Not saying FreeBSD won't work with it - but all bets are off.  And there is no guarantee by either the FreeBSD project or more importantly, your vendor that the software will work, and continue to work.

Linux emulation in FreeBSD is more of a "convenience" function, to use utilities on your system that aren't available for FreeBSD, on a machine set up for some other primary purpose.  I wouldn't rely on Linux emulation to attempt to make the core function of your machine work.


----------



## Terry_Kennedy (Feb 5, 2012)

throAU said:
			
		

> And there is no guarantee by either the FreeBSD project or more importantly, your vendor that the software will work, and continue to work.
> 
> Linux emulation in FreeBSD is more of a "convenience" function, to use utilities on your system that aren't available for FreeBSD, on a machine set up for some other primary purpose.  I wouldn't rely on Linux emulation to attempt to make the core function of your machine work.


FWIW, I got the vendors of 2 well-known commercial packages (and I'm working on a 3rd) to add FreeBSD to their list of officially supported operating systems, despite them being unwilling to do a full FreeBSD native port, by using the Linux emulator. This sometimes involved changes to the way their software was built on Linux and sometimes worked out-of-the-box.

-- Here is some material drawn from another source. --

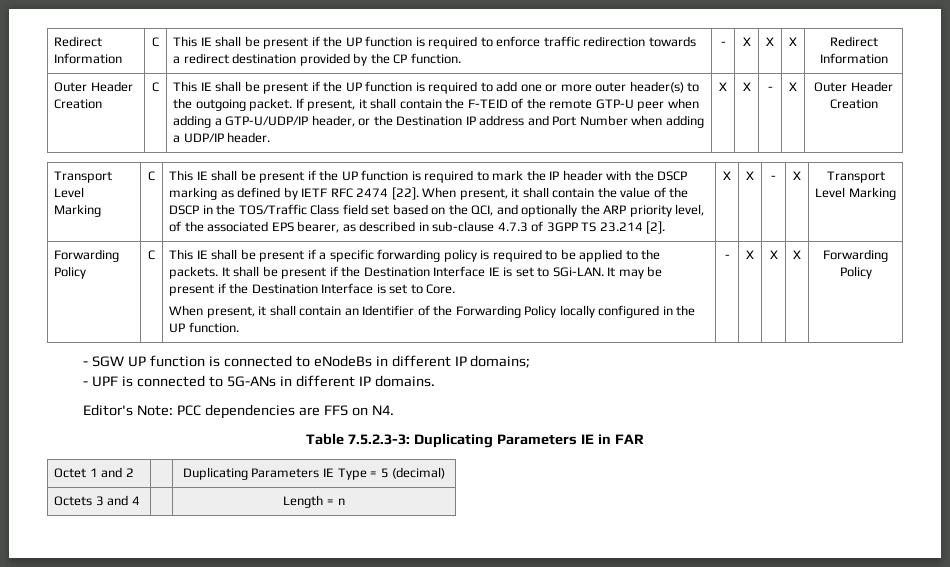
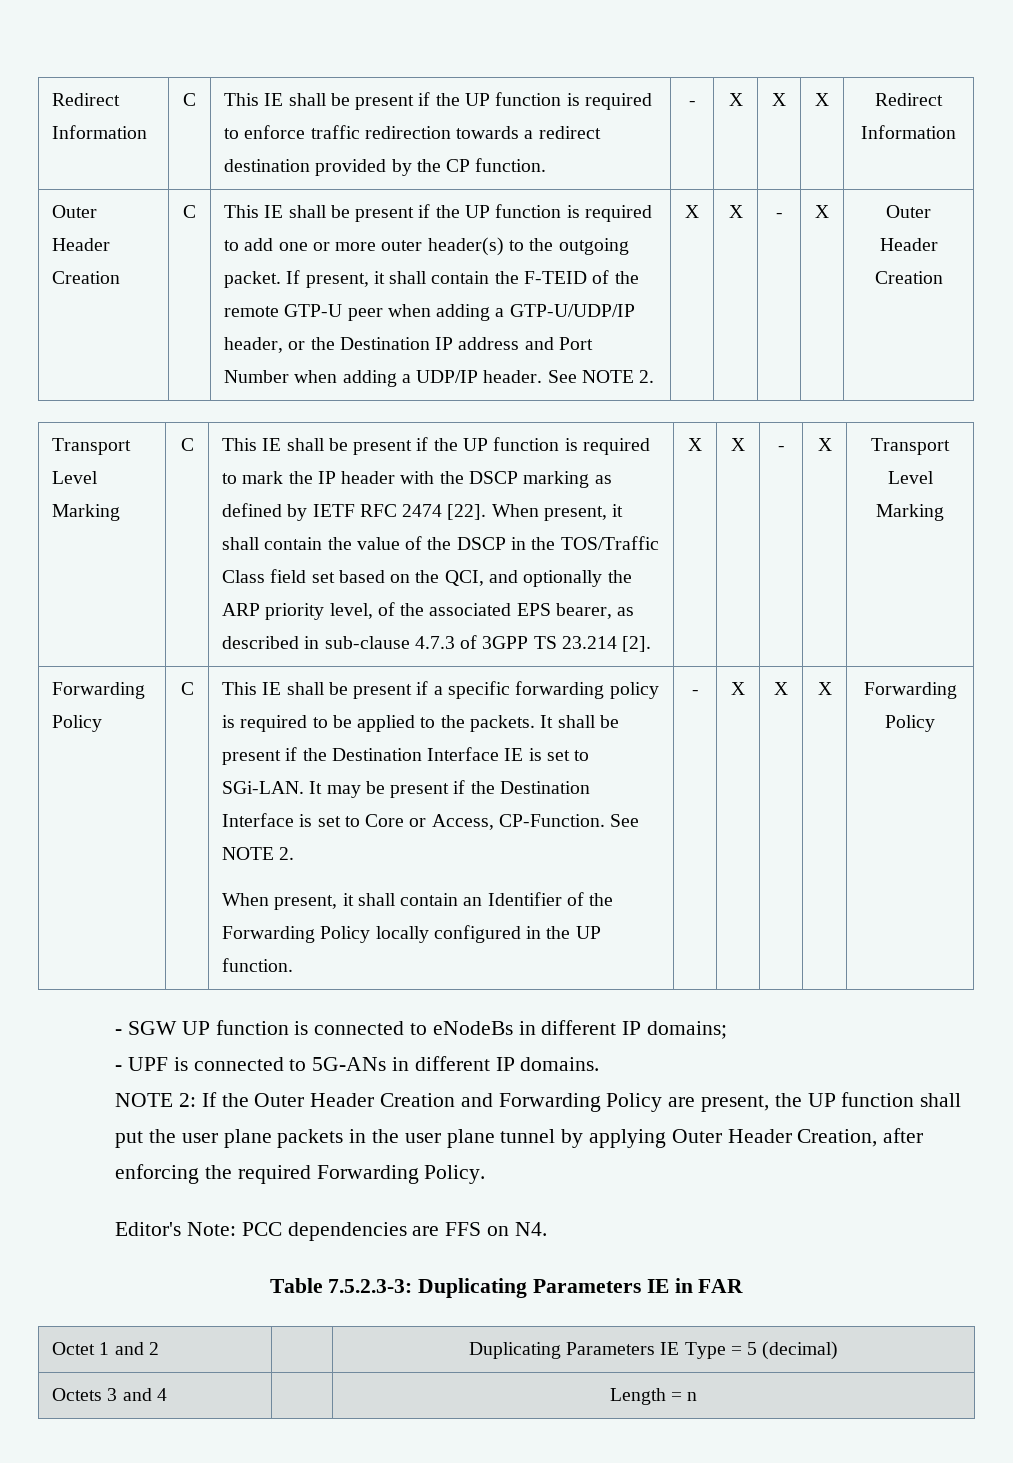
(271, 137) none -> [547,370,655,383] See NOTE 2.
[426,284,456,294] Core. -> [365,814,640,830] [222,847,295,860] Core or Access, CP-Function. See NOTE 2.
(435, 381) none -> [115,1092,962,1112] [115,1128,924,1148] [115,1164,486,1184] // NOTE 2: If the Outer Header Creation and Forwarding Policy are present, the UP function shall put the user plane packets in the user plane tunnel by applying Outer Header Creation, after enforcing the required Forwarding Policy.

On one business-critical system at my day job, the commercial software package running under Linux emulation is the only application software on the system.


----------



## throAU (Feb 6, 2012)

Good to hear.  I wouldn't bet on that situation however.  If you can get support, great.  But I'd be verifying with the vendor whether or not this is an issue before going into production.


----------